Transcribe the text of every entry below word for word, leaving out the pictures.
Segment Start: Stored data
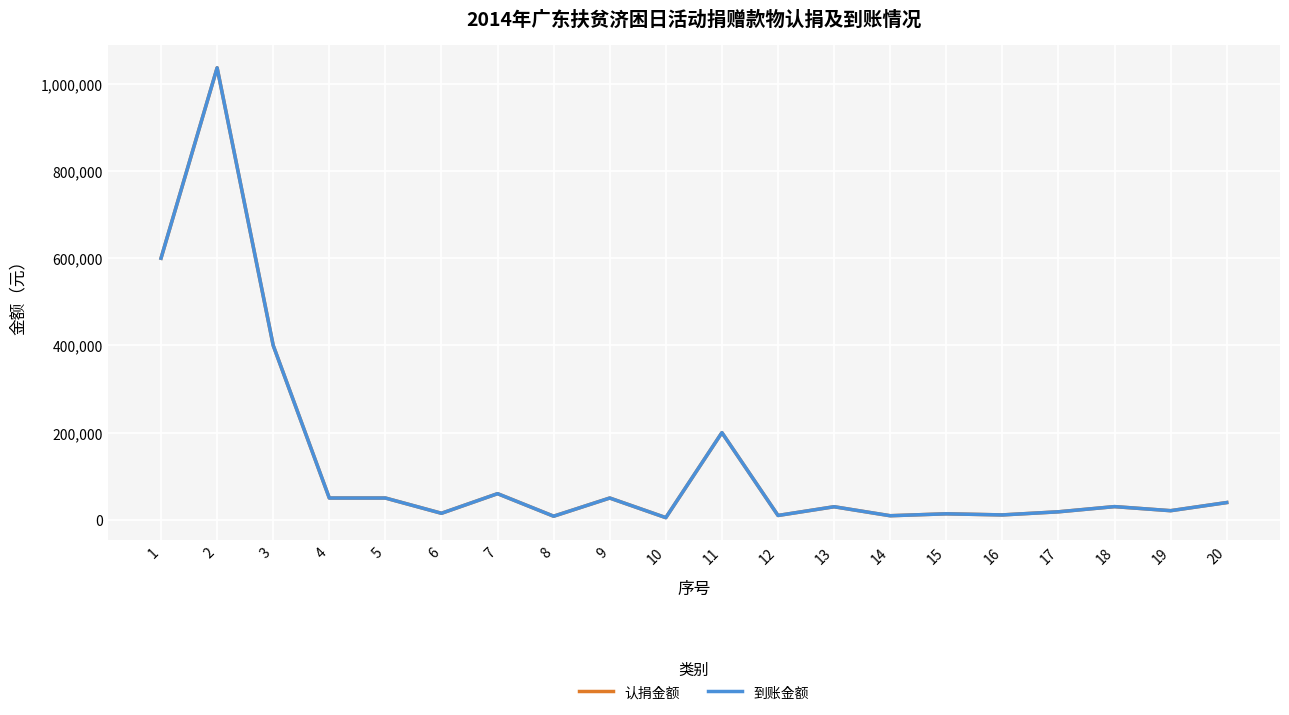

Does the chart have visible grid lines?

Yes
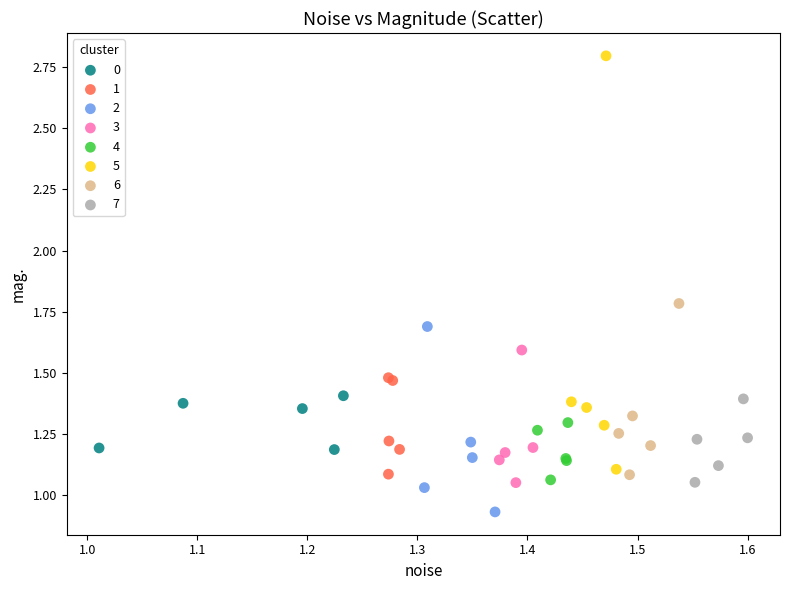

Which series has the largest Y range (max minus min)?

5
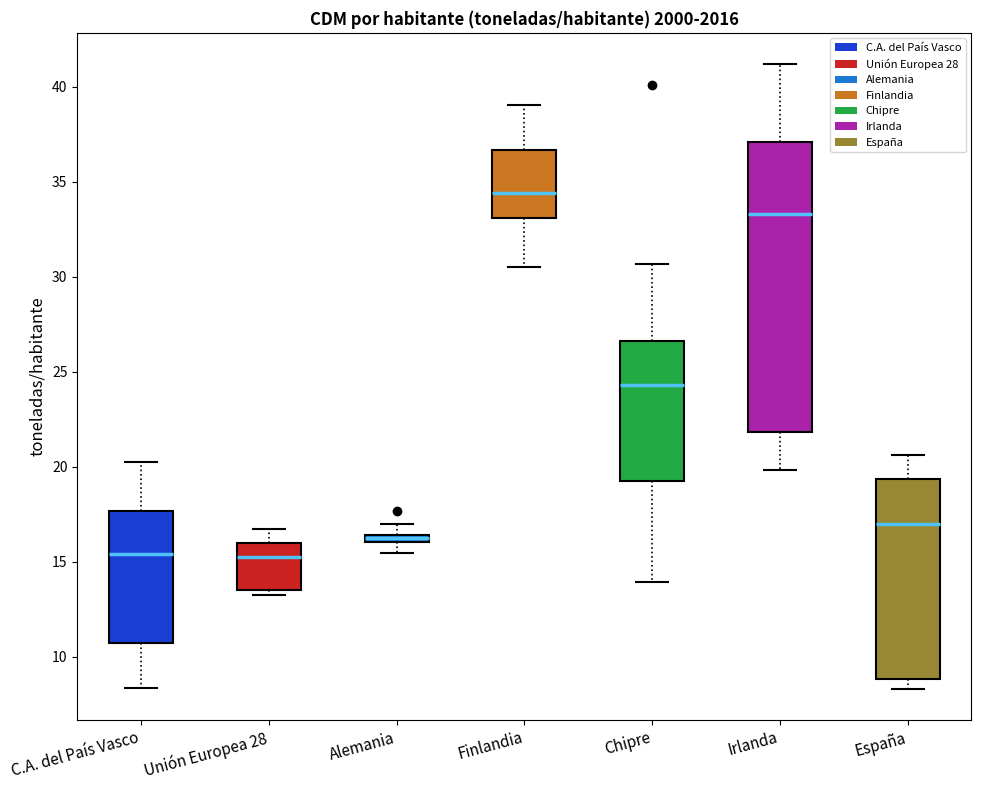

Where does the upper whisker of the box for Finlandia end on the y-axis? The values are not printed on the chart, so give them approximately, as read against the axis.

39.0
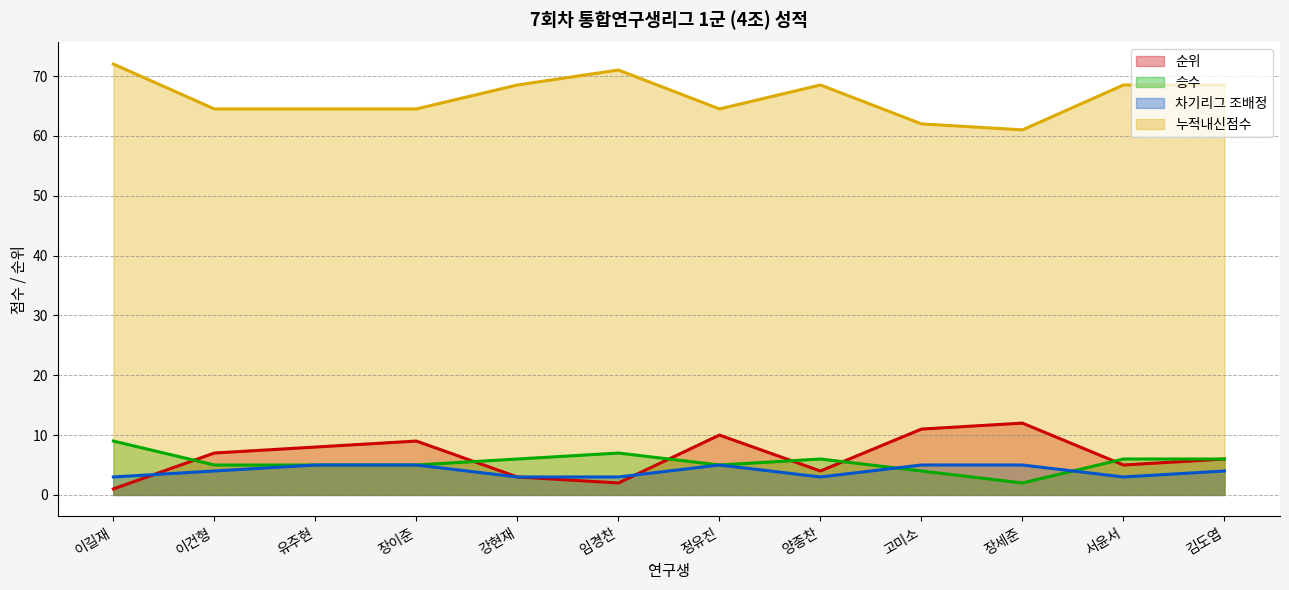

What is the spread (max minus min) of values at 이길재?

71.0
Segment End: Stored data
→ Solution for this exercise
Does the chart have visible grid lines?

Yes

Which series has the largest Y range (max minus min)?

5

Where does the upper whisker of the box for Finlandia end on the y-axis? The values are not printed on the chart, so give them approximately, as read against the axis.

39.0

What is the spread (max minus min) of values at 이길재?

71.0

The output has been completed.